> **REQUIREMENT**: Can you give back every one of the items below, word for word and line for line, with nothing changed?
======== THE INPUT ========
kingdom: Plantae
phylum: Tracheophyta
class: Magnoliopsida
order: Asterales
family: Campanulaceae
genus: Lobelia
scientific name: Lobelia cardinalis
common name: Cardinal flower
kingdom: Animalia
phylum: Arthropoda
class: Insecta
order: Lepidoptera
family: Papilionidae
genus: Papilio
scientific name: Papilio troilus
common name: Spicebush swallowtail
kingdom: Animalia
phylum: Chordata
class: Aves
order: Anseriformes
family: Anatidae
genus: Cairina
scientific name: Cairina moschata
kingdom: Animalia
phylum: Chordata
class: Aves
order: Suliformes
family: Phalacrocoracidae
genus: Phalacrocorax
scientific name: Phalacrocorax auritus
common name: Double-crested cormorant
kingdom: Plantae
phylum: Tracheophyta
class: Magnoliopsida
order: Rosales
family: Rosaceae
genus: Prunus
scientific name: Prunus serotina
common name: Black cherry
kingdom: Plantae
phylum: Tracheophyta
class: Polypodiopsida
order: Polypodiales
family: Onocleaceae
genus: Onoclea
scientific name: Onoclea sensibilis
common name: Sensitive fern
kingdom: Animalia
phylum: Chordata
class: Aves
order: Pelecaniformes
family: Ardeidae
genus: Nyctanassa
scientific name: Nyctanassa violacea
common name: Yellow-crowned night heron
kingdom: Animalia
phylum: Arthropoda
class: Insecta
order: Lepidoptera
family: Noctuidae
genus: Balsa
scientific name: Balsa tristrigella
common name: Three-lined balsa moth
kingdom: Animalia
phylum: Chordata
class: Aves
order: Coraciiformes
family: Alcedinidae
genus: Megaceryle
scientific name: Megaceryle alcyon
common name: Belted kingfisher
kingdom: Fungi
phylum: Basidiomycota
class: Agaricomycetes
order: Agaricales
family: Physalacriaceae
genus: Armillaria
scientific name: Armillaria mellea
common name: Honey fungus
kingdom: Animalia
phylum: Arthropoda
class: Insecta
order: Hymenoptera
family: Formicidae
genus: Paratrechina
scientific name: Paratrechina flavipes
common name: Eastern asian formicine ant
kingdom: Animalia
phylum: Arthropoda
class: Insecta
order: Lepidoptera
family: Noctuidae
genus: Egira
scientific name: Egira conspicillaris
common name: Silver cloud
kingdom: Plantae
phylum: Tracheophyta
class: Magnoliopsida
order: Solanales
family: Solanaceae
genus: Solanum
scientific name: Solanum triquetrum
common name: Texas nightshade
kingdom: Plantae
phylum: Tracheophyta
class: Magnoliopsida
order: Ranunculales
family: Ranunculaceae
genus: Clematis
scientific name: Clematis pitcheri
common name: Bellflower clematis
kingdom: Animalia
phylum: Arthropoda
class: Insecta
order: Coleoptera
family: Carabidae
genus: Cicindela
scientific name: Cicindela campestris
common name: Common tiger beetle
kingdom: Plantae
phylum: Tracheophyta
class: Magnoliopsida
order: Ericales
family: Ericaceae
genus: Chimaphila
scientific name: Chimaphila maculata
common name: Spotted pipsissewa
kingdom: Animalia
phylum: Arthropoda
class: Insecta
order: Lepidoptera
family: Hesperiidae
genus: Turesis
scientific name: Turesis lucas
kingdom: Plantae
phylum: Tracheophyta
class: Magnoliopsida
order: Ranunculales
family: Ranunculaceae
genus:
========
> **TASK ANSWER**:
kingdom: Plantae
phylum: Tracheophyta
class: Magnoliopsida
order: Asterales
family: Campanulaceae
genus: Lobelia
scientific name: Lobelia cardinalis
common name: Cardinal flower
kingdom: Animalia
phylum: Arthropoda
class: Insecta
order: Lepidoptera
family: Papilionidae
genus: Papilio
scientific name: Papilio troilus
common name: Spicebush swallowtail
kingdom: Animalia
phylum: Chordata
class: Aves
order: Anseriformes
family: Anatidae
genus: Cairina
scientific name: Cairina moschata
kingdom: Animalia
phylum: Chordata
class: Aves
order: Suliformes
family: Phalacrocoracidae
genus: Phalacrocorax
scientific name: Phalacrocorax auritus
common name: Double-crested cormorant
kingdom: Plantae
phylum: Tracheophyta
class: Magnoliopsida
order: Rosales
family: Rosaceae
genus: Prunus
scientific name: Prunus serotina
common name: Black cherry
kingdom: Plantae
phylum: Tracheophyta
class: Polypodiopsida
order: Polypodiales
family: Onocleaceae
genus: Onoclea
scientific name: Onoclea sensibilis
common name: Sensitive fern
kingdom: Animalia
phylum: Chordata
class: Aves
order: Pelecaniformes
family: Ardeidae
genus: Nyctanassa
scientific name: Nyctanassa violacea
common name: Yellow-crowned night heron
kingdom: Animalia
phylum: Arthropoda
class: Insecta
order: Lepidoptera
family: Noctuidae
genus: Balsa
scientific name: Balsa tristrigella
common name: Three-lined balsa moth
kingdom: Animalia
phylum: Chordata
class: Aves
order: Coraciiformes
family: Alcedinidae
genus: Megaceryle
scientific name: Megaceryle alcyon
common name: Belted kingfisher
kingdom: Fungi
phylum: Basidiomycota
class: Agaricomycetes
order: Agaricales
family: Physalacriaceae
genus: Armillaria
scientific name: Armillaria mellea
common name: Honey fungus
kingdom: Animalia
phylum: Arthropoda
class: Insecta
order: Hymenoptera
family: Formicidae
genus: Paratrechina
scientific name: Paratrechina flavipes
common name: Eastern asian formicine ant
kingdom: Animalia
phylum: Arthropoda
class: Insecta
order: Lepidoptera
family: Noctuidae
genus: Egira
scientific name: Egira conspicillaris
common name: Silver cloud
kingdom: Plantae
phylum: Tracheophyta
class: Magnoliopsida
order: Solanales
family: Solanaceae
genus: Solanum
scientific name: Solanum triquetrum
common name: Texas nightshade
kingdom: Plantae
phylum: Tracheophyta
class: Magnoliopsida
order: Ranunculales
family: Ranunculaceae
genus: Clematis
scientific name: Clematis pitcheri
common name: Bellflower clematis
kingdom: Animalia
phylum: Arthropoda
class: Insecta
order: Coleoptera
family: Carabidae
genus: Cicindela
scientific name: Cicindela campestris
common name: Common tiger beetle
kingdom: Plantae
phylum: Tracheophyta
class: Magnoliopsida
order: Ericales
family: Ericaceae
genus: Chimaphila
scientific name: Chimaphila maculata
common name: Spotted pipsissewa
kingdom: Animalia
phylum: Arthropoda
class: Insecta
order: Lepidoptera
family: Hesperiidae
genus: Turesis
scientific name: Turesis lucas
kingdom: Plantae
phylum: Tracheophyta
class: Magnoliopsida
order: Ranunculales
family: Ranunculaceae
genus:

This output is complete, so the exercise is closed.